Task description: The required output consists solely of the lines from the line containing "ansible-doc -t callback -l" through the end of the records, copied exactly.

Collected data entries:
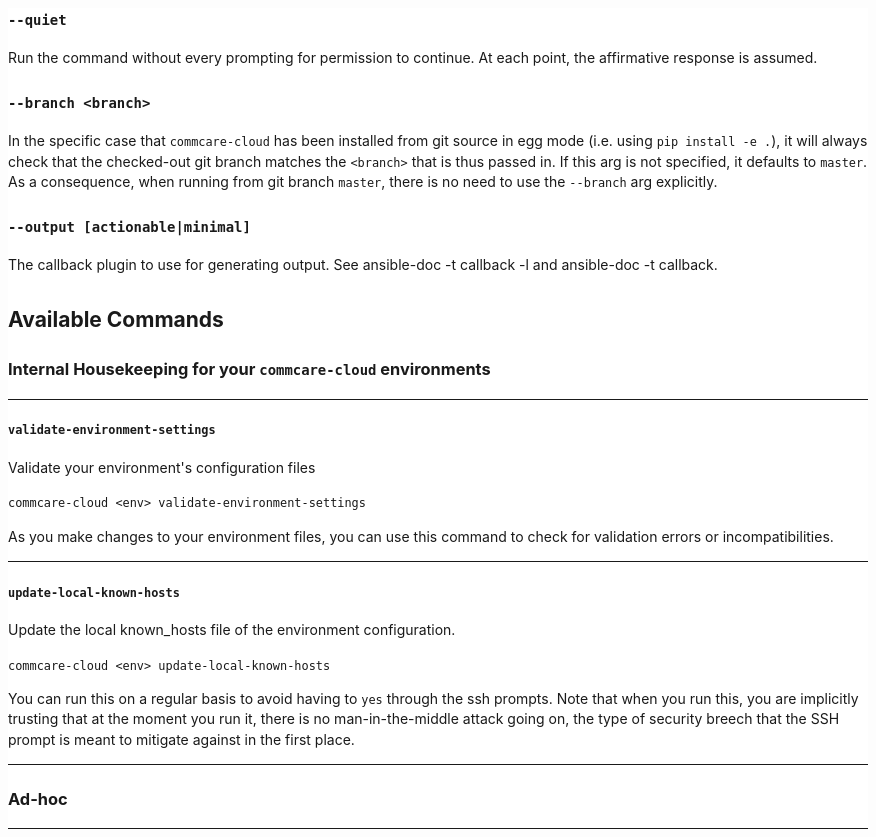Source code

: ### `--quiet`

Run the command without every prompting for permission to continue.
At each point, the affirmative response is assumed.

### `--branch <branch>`

In the specific case that `commcare-cloud` has been installed from
git source in egg mode (i.e. using `pip install -e .`), it will always
check that the checked-out git branch matches the `<branch>`
that is thus passed in. If this arg is not specified,
it defaults to `master`. As a consequence, when running from git branch
`master`, there is no need to use the `--branch` arg explicitly.

### `--output [actionable|minimal]`

The callback plugin to use for generating output. See
ansible-doc -t callback -l and ansible-doc -t callback.

## Available Commands

### Internal Housekeeping for your `commcare-cloud` environments

---
#### `validate-environment-settings`

Validate your environment's configuration files

```
commcare-cloud <env> validate-environment-settings
```

As you make changes to your environment files, you can use this
command to check for validation errors or incompatibilities.

---

#### `update-local-known-hosts`

Update the local known_hosts file of the environment configuration.

```
commcare-cloud <env> update-local-known-hosts
```

You can run this on a regular basis to avoid having to `yes` through
the ssh prompts. Note that when you run this, you are implicitly
trusting that at the moment you run it, there is no man-in-the-middle
attack going on, the type of security breech that the SSH prompt
is meant to mitigate against in the first place.

---
### Ad-hoc

---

Answer area:
ansible-doc -t callback -l and ansible-doc -t callback.

## Available Commands

### Internal Housekeeping for your `commcare-cloud` environments

---
#### `validate-environment-settings`

Validate your environment's configuration files

```
commcare-cloud <env> validate-environment-settings
```

As you make changes to your environment files, you can use this
command to check for validation errors or incompatibilities.

---

#### `update-local-known-hosts`

Update the local known_hosts file of the environment configuration.

```
commcare-cloud <env> update-local-known-hosts
```

You can run this on a regular basis to avoid having to `yes` through
the ssh prompts. Note that when you run this, you are implicitly
trusting that at the moment you run it, there is no man-in-the-middle
attack going on, the type of security breech that the SSH prompt
is meant to mitigate against in the first place.

---
### Ad-hoc

---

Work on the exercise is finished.